Each cufflink features the same basic curves and symbolism in its design, along with personal touches unique to each one. 

“If you look at the side profile of our cufflinks, just the aesthetic beauty of the bevel was kind of an original idea of mine. When someone starts out in their career, they kind of have this valley and they rise out of that valley,” Snuggs said. 

While the design is made to symbolize any rise from a valley or start of a career, it could be argued it symbolizes the rise of Michael Ryan Cufflinks and Snuggs’ path as a jeweler. 

When Snuggs was preparing to graduate from Auburn University in 2006 with a business degree, he wanted to wear special cufflinks for the ceremony but couldn’t find anything he liked, not even in school colors. This would eventually lead to the Southern Gent design. 

The son of a draft designer and seamstress, Snuggs grew up around design and decided to design his own. By this point, he’d already been a bench jeweler and had been creating handmade pieces since his senior year at Clay-Chalkville High School, when he crafted a necklace for his mother while apprenticing for Bromberg’s master jeweler Philip Flenniken and Patrick Conway.

In the years following his graduation from Auburn, Snuggs sketched designs of cufflinks and cast a few prototypes for his personal cufflinks to wear, including the ones he wore while proposing to his wife Taylor, as well as designing for friends and family. 

“It was small stepping stones of building up confidence and belief that you can do it, and that people will like what you’redoing,” Snuggs said.

After moving back to Birmingham and joining the Bromberg’s sales team, a customer approached him one day wanting to buy a multi-metal design right off his wrist. 

“It would be ridiculously expensive because I have a lot of blood, sweat and tears in this,” Snuggs told the customer. He decided he needed to make something out of sterling silver to make it more affordable and began sketching designs he’d later pitch to Bromberg’s, who agreed to sell his line.
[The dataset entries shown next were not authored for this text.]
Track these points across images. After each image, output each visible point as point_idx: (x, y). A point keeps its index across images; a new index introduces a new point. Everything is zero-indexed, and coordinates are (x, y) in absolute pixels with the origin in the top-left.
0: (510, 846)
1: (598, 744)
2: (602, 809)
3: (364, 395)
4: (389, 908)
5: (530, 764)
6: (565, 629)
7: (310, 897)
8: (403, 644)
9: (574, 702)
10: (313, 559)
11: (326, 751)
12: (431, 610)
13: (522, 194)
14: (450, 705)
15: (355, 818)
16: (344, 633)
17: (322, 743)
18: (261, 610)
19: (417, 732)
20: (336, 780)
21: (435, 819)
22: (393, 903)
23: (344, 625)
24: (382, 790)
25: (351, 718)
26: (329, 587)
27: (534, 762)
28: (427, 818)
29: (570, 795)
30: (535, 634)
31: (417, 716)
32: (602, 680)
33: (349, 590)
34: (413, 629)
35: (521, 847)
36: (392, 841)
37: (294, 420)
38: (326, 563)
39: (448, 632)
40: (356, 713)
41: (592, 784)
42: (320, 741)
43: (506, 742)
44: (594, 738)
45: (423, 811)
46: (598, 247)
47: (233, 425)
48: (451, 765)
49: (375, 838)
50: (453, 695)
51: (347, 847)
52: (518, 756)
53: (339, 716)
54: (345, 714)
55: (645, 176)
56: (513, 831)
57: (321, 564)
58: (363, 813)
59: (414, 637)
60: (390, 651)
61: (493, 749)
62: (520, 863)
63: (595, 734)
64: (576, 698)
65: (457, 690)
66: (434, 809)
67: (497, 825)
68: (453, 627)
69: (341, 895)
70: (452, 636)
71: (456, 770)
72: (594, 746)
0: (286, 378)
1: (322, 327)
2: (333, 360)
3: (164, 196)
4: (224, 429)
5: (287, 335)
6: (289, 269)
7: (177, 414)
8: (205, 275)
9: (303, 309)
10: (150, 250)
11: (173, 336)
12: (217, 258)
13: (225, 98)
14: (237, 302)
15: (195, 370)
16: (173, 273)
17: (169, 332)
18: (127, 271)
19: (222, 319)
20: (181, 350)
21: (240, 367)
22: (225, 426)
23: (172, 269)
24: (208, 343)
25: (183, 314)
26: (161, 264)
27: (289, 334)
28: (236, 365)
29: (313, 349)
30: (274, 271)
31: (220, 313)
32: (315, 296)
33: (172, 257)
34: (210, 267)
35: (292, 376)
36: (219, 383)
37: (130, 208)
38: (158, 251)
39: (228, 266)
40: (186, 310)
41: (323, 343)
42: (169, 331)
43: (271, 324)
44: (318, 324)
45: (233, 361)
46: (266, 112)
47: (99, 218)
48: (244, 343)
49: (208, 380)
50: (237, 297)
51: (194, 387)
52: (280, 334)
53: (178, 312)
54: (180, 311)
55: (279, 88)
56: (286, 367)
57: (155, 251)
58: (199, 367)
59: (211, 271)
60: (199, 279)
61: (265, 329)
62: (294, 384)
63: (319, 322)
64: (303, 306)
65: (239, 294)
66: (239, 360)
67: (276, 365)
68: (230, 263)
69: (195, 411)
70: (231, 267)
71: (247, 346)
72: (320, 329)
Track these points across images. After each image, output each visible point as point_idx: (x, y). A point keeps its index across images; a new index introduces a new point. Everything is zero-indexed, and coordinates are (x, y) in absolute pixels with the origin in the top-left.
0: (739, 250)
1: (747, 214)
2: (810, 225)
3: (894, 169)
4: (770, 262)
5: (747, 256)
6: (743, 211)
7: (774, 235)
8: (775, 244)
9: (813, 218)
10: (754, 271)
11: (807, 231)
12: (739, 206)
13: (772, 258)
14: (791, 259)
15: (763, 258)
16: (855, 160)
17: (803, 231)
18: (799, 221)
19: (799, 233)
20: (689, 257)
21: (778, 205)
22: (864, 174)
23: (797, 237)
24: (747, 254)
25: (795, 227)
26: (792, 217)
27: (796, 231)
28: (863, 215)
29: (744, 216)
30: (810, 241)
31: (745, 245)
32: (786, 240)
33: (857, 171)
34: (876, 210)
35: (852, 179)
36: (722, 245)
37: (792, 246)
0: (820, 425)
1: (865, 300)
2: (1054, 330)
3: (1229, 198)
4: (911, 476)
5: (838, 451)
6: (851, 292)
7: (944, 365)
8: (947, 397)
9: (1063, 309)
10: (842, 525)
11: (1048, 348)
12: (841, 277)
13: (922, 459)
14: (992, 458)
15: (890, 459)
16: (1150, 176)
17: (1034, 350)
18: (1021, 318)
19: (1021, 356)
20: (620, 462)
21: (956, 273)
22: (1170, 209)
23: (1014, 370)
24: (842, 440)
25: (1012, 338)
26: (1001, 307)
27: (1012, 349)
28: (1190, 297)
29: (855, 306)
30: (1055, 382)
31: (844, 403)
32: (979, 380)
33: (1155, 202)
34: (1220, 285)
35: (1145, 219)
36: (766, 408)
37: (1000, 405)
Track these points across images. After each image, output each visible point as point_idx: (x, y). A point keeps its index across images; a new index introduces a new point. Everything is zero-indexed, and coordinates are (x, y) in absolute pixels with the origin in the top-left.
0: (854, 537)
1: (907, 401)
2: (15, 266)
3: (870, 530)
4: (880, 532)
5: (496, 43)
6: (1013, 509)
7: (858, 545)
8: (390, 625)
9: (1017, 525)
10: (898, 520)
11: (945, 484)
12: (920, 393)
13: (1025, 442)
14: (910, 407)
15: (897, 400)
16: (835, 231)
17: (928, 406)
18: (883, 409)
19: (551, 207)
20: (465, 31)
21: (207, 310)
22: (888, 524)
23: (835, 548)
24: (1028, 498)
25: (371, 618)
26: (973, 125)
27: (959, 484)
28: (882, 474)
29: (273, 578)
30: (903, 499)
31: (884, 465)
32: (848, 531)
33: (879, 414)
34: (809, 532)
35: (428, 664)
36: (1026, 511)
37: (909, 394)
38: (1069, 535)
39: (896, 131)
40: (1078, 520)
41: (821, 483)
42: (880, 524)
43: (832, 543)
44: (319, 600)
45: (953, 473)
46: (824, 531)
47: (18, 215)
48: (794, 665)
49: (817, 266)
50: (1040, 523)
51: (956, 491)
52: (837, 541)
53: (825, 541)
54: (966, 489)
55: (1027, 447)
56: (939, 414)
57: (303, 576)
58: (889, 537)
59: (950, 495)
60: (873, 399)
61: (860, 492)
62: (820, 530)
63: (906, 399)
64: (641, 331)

Nearly a decade after his first concept, he was selling his line. Snuggs said his cufflinks began as and still are a fun thing he just threw out there. His main focus is creating high-end designs for Bromberg’s and managing The Summit location, which saw its highest year of sales in the store’s 16-year history this past fiscal year.

“There’s a lot of vulnerability there when you put a product out that you think is great, and you think everyone will love it,” Snuggs said. “I’ve certainly learned what I think is beautiful is not always going to be what people will buy. I always run it by a couple of people before we make it.”

Snuggs said the feedback during the past three years has been good, from a client gifting pairs to the Auburn and Alabama coaching staffs to manufacturing reps from across the U.S. complimenting the line.

“There’s so much more there, when you look at it with the eye, that’s aesthetically pleasing. … Everything has a little more contour or shape to it that’s a little more difficult to make,” Snuggs said. “When you have something that’s well thought through, well planned, that’s resilient in its design, it’s going to rub off on you. It’s going to give you a little bit of a confidence booster knowing you’re going to be wearing the best of the best.”